Cadillac’s recently-appointed brand chief Johan de Nysschen has made some controversial decisions in his short time with the American luxury automaker. The long-time auto exec comes from Infiniti, where he moved the brand’s headquarters and renamed their entire product lineup, much like he’s now done with Cadillac. One automotive industry expert, Keith Crain, already wrote an open letter decrying de Nysschen’s decisions, but he’s not the only one that has a bone to pick with the South African native.
Retail automotive industry expert Jim Ziegler has worked as a salesman, sales manager and trainer for 37 years and is well poised to speak on the Cadillac situation. He wrecently wrote an editorial published by Ward’s Automotive expressing his concern that de Nysschen plans to “disenfranchise many of its dealers.”

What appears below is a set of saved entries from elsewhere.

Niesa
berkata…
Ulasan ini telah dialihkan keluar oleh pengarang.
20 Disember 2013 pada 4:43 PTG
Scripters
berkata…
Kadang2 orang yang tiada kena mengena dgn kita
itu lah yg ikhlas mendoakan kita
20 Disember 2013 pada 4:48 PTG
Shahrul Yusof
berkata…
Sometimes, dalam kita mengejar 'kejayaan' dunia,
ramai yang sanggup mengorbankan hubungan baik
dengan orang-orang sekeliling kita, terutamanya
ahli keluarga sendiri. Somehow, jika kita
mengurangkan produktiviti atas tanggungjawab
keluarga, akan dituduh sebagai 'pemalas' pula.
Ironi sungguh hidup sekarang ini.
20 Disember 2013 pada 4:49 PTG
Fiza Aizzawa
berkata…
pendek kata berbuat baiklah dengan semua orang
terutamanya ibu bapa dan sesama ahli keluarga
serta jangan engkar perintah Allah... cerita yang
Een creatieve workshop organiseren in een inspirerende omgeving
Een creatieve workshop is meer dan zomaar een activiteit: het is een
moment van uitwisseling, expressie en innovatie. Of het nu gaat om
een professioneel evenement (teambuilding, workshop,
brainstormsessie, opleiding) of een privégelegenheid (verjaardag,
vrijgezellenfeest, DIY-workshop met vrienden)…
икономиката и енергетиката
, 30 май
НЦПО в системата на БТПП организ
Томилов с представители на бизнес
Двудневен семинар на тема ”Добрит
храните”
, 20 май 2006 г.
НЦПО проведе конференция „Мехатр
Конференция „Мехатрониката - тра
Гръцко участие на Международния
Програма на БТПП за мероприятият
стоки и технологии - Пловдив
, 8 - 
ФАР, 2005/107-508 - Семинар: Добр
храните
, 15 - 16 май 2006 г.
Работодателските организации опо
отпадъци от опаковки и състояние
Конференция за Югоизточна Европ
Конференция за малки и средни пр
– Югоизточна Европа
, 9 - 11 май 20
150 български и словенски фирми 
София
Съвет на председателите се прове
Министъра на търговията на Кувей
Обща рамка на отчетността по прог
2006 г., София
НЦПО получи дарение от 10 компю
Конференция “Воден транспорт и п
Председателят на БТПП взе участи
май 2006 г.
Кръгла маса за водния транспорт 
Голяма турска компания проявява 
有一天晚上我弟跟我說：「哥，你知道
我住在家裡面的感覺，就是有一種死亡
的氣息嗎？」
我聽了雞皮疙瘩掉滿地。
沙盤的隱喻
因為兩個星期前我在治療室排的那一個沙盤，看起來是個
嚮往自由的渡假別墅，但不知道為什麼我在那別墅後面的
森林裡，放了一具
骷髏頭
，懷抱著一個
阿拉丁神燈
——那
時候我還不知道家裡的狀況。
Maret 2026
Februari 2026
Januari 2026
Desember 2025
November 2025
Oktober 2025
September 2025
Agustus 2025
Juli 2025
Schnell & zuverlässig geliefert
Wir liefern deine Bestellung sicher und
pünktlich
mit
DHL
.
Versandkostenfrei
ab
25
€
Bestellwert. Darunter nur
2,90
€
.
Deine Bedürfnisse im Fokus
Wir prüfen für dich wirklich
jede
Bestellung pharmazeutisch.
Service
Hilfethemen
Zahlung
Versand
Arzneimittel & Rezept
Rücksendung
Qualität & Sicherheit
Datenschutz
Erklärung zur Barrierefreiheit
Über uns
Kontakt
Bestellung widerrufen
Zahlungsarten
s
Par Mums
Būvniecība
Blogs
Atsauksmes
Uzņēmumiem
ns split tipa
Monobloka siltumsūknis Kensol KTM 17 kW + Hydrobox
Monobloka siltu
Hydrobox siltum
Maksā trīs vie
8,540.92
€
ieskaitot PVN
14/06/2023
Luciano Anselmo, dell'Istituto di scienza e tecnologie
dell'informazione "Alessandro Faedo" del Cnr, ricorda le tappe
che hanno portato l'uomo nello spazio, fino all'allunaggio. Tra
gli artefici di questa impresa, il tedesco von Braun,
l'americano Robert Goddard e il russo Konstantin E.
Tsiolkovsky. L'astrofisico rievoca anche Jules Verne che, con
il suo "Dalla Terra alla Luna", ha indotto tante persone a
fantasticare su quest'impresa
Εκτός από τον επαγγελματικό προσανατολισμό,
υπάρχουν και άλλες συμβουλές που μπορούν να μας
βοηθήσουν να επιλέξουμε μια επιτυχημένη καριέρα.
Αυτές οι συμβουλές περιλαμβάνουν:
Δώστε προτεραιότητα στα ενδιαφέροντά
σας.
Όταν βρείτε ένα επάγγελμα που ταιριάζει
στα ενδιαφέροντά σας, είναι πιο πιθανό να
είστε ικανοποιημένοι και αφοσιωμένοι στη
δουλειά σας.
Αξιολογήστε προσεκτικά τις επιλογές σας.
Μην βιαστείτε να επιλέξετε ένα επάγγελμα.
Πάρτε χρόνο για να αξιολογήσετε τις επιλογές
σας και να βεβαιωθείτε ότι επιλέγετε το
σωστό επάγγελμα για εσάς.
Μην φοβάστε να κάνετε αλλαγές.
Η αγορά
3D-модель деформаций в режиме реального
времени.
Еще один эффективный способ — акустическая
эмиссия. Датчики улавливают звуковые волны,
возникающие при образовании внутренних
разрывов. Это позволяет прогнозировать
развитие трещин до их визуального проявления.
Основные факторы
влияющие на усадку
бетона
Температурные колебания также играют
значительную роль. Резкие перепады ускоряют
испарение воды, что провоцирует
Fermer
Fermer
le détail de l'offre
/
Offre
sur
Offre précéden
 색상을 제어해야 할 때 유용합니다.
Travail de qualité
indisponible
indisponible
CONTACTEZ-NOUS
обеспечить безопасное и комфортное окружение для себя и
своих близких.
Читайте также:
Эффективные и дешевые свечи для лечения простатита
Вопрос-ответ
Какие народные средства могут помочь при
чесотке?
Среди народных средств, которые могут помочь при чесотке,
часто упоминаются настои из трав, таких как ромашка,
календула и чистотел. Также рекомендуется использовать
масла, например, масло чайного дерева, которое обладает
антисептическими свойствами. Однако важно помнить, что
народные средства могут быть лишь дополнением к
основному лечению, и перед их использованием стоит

Ziegler says Cadillac’s attempted revival in the late-1990s to 2005 made it exciting and edgy, helping it to capture a younger demographic. However now he believes the company “has lost its energy and its unique identity as market share continues to drip away,” and foreign luxury brands like Mercedes-Benz, Lexus and BMW dominate in sales.
GM’s strategy now, in Ziegler’s words, is to “build a flagship sedan to compete with BMW and Mercedes. Then (GM’s) going to hire South African marketing genius Johan de Nysschen and give him a lot of power.” A similar plan worked for Audi, which under de Nysschen’s leadership experienced a jump in U.S. sales of 60,000 units in three years, but Ziegler thinks it also entails cutting the number of dealers.
“The strategy is clear. Isolate the brand headquarters. Move it away from the corporate culture of the parent company, then reduce the number of dealers, create scarcity of product by cutting production, which ultimately allows the brand to increase transaction prices,” he wrote.
Like in Crain’s op-ed on the Cadillac situation, Ziegler disagrees with de Nysschen’s new naming convention for Cadillac. He says American cars “have names and brand identities, not numbers and letters,” like German cars. The naming convention appeals better to younger buyers and translates better in foreign markets, but this chasing of a younger demographic will “destroy the owner base,” according to Ziegler.
Time will tell if Crain and Ziegler’s assumptions about Cadillac are right. We can’t predict what will happen better than anyone else, but we have trouble faulting Cadillac for wanting to chase a younger customer base. We also have trouble blaming de Nysschen for coming in and implementing change, after all, that’s why he was hired in the first place.